Mystère toujours autour des sources d’approvisionnements en armes des forces négatives qui continuent à déstabiliser l’Est de la RDC en dépit des opérations de traque des divers groupes armés non encore neutralisés dans leurs attaques des populations civiles
Plusieurs campagnes de récupération d’armes et munitions de guerre lancées à travers les provinces du Nord et Sud Kivu, et Orientale, aussi bien par l’Ong Parec et la Commission nationale de contrôle dans la lutte contre la prolifération des armes légères et de petits calibres, avaient suscité bien d’espoirs quant à l’objectif de parvenir à zéro arme dans les provinces érigées longtemps en bastions des groupes rebelles étrangers et milices armées congolaises.
Force est de constater malheureusement que malgré le bilan flatteur des armes récupérées jusqu’ici, la situation sur le terrain dans ces provinces en proie aux violences et affrontements armés, ne semble pas encourageante, ni rassurante. Pourtant, on espérait plus avec les opérations militaires conjointes de traque menées par les Fardc et l’Armée patriotique rwandaise contre les éléments des FDLR d’un côté et de l’autre les Fardc et les forces armées ougandaises ainsi que celles du Sud Soudan contre les rebelles de LRA, ayant justifié Kimia I au Nord Kivu et Rudia I en Ituri.
L’espace d’un matin, après le retour dans leurs pays des corps expéditionnaires rwandais, ougandais et soudanais, les résidus de ces groupes rebelles étrangers appuyés par des milices locales ont réinvesti leurs anciens fiefs où ils continuent à semer la mort et la désolation. La comptabilité macabre, tout comme celle des populations déplacées, ainsi que des femmes et enfants victimes de viols, ne cesse d’indigner les autorités congolaises et révolter la communauté internationale. On signale même qu’une catastrophe humanitaire guette cette partie du pays.
Pour expliquer le regain de criminalité enregistré dernièrement à l’Est, l’Ong la Ligue internationale des femmes pour la paix et la liberté a révélé la semaine passée que 7.000 armes circulent illégalement chaque mois dans cette partie du pays. Ces chiffres font frémir et la menace de nouvelles tueries des populations civiles pèse encore sur certaines localités désertées par ces populations craignant de subir des exactions.

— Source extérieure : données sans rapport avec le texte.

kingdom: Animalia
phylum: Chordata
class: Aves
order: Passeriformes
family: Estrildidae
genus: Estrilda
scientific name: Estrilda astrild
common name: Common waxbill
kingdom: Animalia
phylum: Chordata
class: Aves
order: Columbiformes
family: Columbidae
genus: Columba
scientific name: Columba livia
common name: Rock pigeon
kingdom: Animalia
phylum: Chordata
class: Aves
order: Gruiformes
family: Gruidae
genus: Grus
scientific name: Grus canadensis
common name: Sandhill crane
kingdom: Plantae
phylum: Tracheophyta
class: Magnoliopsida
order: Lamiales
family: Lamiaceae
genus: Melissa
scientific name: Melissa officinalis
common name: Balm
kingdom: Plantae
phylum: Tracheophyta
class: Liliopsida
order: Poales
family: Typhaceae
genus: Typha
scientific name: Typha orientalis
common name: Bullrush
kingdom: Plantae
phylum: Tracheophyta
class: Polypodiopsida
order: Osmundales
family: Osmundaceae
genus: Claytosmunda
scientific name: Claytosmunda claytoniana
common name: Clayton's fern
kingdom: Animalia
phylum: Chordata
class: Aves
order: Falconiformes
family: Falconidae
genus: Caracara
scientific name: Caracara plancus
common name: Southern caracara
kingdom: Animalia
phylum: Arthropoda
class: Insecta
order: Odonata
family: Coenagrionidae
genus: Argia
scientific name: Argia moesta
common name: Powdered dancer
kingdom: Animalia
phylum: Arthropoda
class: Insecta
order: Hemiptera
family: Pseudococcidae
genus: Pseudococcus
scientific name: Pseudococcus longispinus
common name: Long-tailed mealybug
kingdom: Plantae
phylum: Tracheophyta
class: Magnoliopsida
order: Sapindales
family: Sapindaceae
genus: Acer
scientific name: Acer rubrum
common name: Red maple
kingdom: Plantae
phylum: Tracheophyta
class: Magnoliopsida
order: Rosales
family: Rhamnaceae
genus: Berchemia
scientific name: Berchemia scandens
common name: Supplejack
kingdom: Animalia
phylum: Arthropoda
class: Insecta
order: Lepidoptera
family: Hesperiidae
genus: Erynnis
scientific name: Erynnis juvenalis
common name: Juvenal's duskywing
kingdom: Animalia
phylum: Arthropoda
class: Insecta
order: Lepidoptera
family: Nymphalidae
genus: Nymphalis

Nécessité de diligenter une enquête sur la traçabilité de armes
Les questions que l’opinion congolaise se pose à ce jour sont celles de savoir, d’abord, qui approvisionne en armes et munitions ces groupes rebelles étrangers et les milices locales narguant encore les Fardc. Si les liens les rattachant aux réseaux implantés dans leurs pays d’origine ont été rompus avec les opérations militaires conjointes Kimia I et Rudia I, qui donc serait alors leur pourvoyeur actuel en armes et munitions en RDC ?
Une enquête à mener dans ce domaine permettrait d’identifier ces fameux trafiquants d’armes, qu’ils soient des Congolais ou étrangers. A quelles forces militaires, policières ou organismes internationaux appartiennent-ils ? Des réponses à toutes ces question permettront à coup sûr de démanteler les principaux réseaux de trafic d’armes, d’identifier les fournisseurs et leurs complices, de localiser les principales sources d’approvisionnement, pour enfin couper toutes les voies d’accès à ces armes.
Les conclusions de ces investigations réclamées par l’Ong internationale donneraient la traçabilité de ces milliers d’armes de guerre de tous calibres qui entrent sur le territoire congolais par la contrebande ou qui seraient soustraites de certaines forces militaires ou policières. C’est certainement là l’une des solutions pour éradiquer, une fois pour toutes, la prolifération continue des armes et munitions de guerre qui entretiennent une insécurité persistante à l’Est et donnent des insomnies aux populations du Nord et Sud Kivu ainsi que de la Province Orientale.
Le gouvernement ferait oeuvre utile en privilégiant cette solution en amont des opérations militaires conjointes de traque Kimia II contre les résidus FDLR et Rudia II contre les groupes rebelles de la LRA. Car, comme on peut se le rappeler, s’attaquer en priorité aux groupes armés étrangers et milices locales, a donné des résultats que l’on sait et qui ont vu ces rebelles et groupes Maï-Maï opter pour d’autres stratégies sur le terrain et continuer de narguer les Fardc.